The problem is, no one is claiming what you say they are claiming. No one is suggesting America is “faultless” - but America and its leaders at times have been faced with horrible choices…again, not between good and bad, but between bad and worse. FDR did, so did Lincoln.

Making the best choice out of a set of bad ones isn’t proof of evil.

Again, I’m not saying I won’t read it. I just didn’t agree with his pretenses for recommending it to me, as if that would instantly change my world view and turn me into an American flag wrapped martyr like some of you are.

I don’t see any martyrs here - what I see are folks that realize war is governed by the lowest common denominator any of the players choose, and onc made, hard choices have to be made in order to win.

You haven’t offered lesson one to mitigate this problem - you are merely peddling the utopian line wrapped in a predictable race/class/gender packaging that is somehow supposed to present a message that “since America has been bad in the past, it should be nicer in war to its enemies”.

Thank goodness Lincoln thought the opposite of you and your ilk.[/quote]

Irish will now find it easier to take a shit. LMOA!!!

[quote]FightinIrish26 wrote:
JD430 wrote:
Irish,

I lurk here a lot but don’t post too much. I often can’t figure why you need to come on here and behave the way you do. Since that is beside the point…

What? Liberal? Or vulgar?

Your concerns are not without validity(although some of your historical perspective is warped). Like I said, I wrestled with them and came to the conclusion that this particular enemy carries a unique ideology, comes from a terribly dangerous, broken culture and is capable of such great violence, that rules I would not support under any other circumstances are acceptable against them. You don’t agree with that.

I still cant see how the atrocities committed against the native peoples here have anything to do with fellow citizens being gassed in a subway or worse?

Just showing that this enemy is no more brutal than any other enemy of any other nation in the history of the world.

People make it out like the Muslims that hate us are going to end the world, when in reality they are nothing in comparison to the threat that America faced down with the Soviets over the second half of the century.

So I often find it funny when people feel that America needs to become a massive police/military state in order to defend itself against sand sucking, dirt poor Muslims. This is a fight for that the CIA and FBI can and will fight.

No sense smashing heads over it further.

And “terror at beslan” is an incredible book on a lot of levels. I would rethink putting it in the list.

LIke I said, I never said that I wouldn’t read it. I just don’t agree with someone recommending it because it shows the brutality of the Muslims, and that it’s SO much different than ANYTHING the world has EVER seen- in effect, they’re using it as permission for whatever view they have, and the course of action they feel should be taken. [/quote]

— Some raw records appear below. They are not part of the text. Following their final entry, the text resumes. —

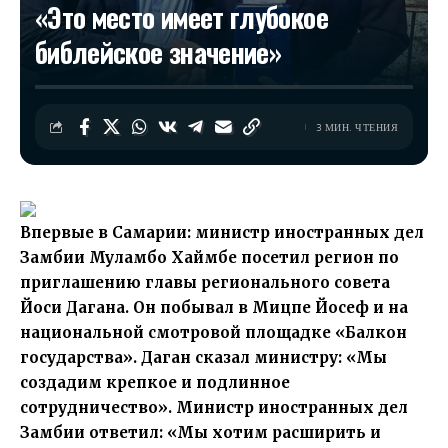
«Это место имеет глубокое
библейское значение»
3 МИН. ЧТЕНИЯ
Впервые в Самарии: министр иностранных дел
Замбии Муламбо Хаймбе посетил регион по
приглашению главы регионального совета
Йоси Дагана. Он побывал в Мицпе Йосеф и на
национальной смотровой площадке «Балкон
государства». Даган сказал министру: «Мы
создадим крепкое и подлинное
сотрудничество». Министр иностранных дел
Замбии ответил: «Мы хотим расширить и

Terrorists (certainly those that attain nuclear capabilities) are a bigger threat than the Russians ever were. They are crazy and the normal rules of warfare don’t apply. They don’t care about retaliation. At least we had Detente on our side throughout the Cold War.

[quote]thunderbolt23 wrote:
Again, the same old, same old. Glib and snarky statements that are treated as foregone, obvious conclusions - “give 'em a trial, duh” - accomplish nothing in the real world of having to wage a war and handle the captured in asymmetric warfare. [/quote]

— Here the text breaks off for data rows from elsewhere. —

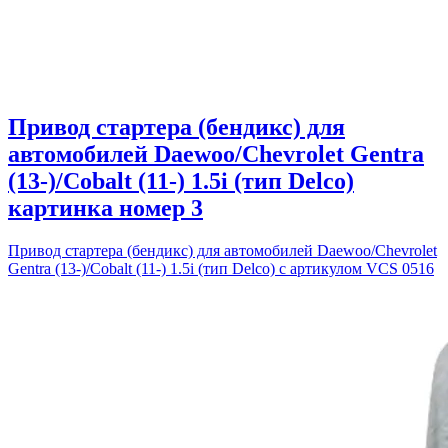
Привод стартера (бендикс) для
автомобилей Daewoo/Chevrolet Gentra
(13-)/Cobalt (11-) 1.5i (тип Delco)
картинка номер 3
Привод стартера (бендикс) для автомобилей Daewoo/Chevrolet
Gentra (13-)/Cobalt (11-) 1.5i (тип Delco) с артикулом VCS 0516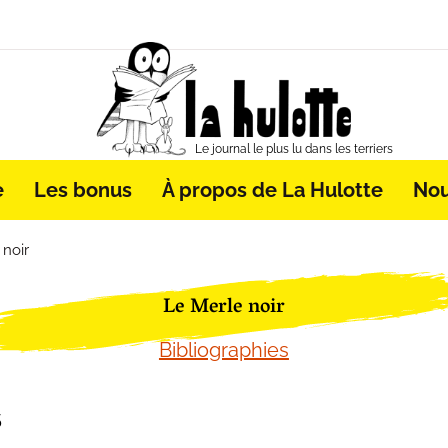
Le journal le plus lu dans les terriers
e
Les bonus
À propos de La Hulotte
Nou
 noir
Le Merle noir
Bibliographies
5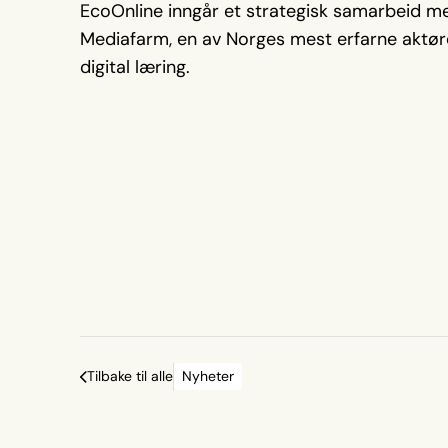
EcoOnline inngår et strategisk samarbeid m
Mediafarm, en av Norges mest erfarne aktør
digital læring.
Tilbake til alle
Nyheter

As opposed to the same old, same old usage of the term “war” for political purposes?

I am not someone who thinks national security doesn’t take precedent over the ‘rights’ of foreigners if it comes down to it.

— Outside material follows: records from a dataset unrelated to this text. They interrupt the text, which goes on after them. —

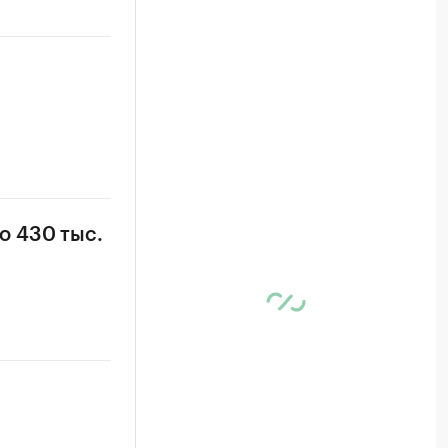
о 430 тыс.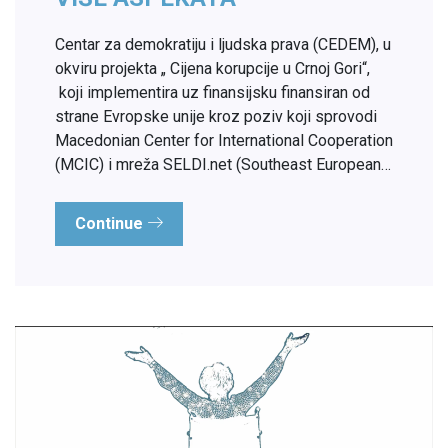
Centar za demokratiju i ljudska prava (CEDEM), u
okviru projekta „ Cijena korupcije u Crnoj Gori“,
koji implementira uz finansijsku finansiran od
strane Evropske unije kroz poziv koji sprovodi
Macedonian Center for International Cooperation
(MCIC) i mreža SELDI.net (Southeast European…
Continue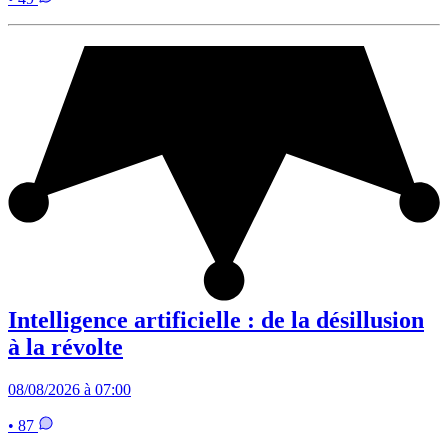
Intelligence artificielle : de la désillusion
à la révolte
08/08/2026 à 07:00
• 87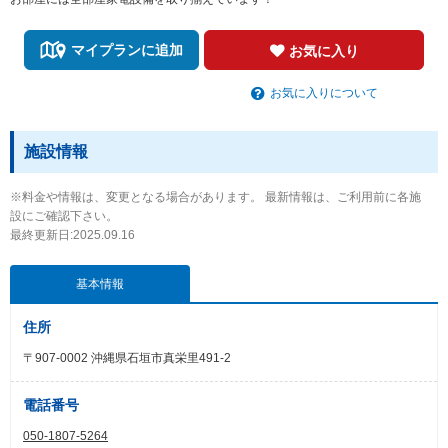
マイプランに追加
お気に入り
お気に入りについて
施設情報
※料金や情報は、変更となる場合があります。 最新情報は、ご利用前に各施
設にご確認下さい。
最終更新日:2025.09.16
基本情報
住所
〒907-0002 沖縄県石垣市真栄里491-2
電話番号
050-1807-5264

But I would like to hear what danger people think a measure of due process imposes. You really think terrorists are going to slip through the cracks if there’s a hearing to determine whether they are in fact terrorists rather than just seizing people with no oversight and holding them until and unless you decide to release them? With no standards to guide the decision? I don’t think so. I think there would be an ample showing that these people were terrorists.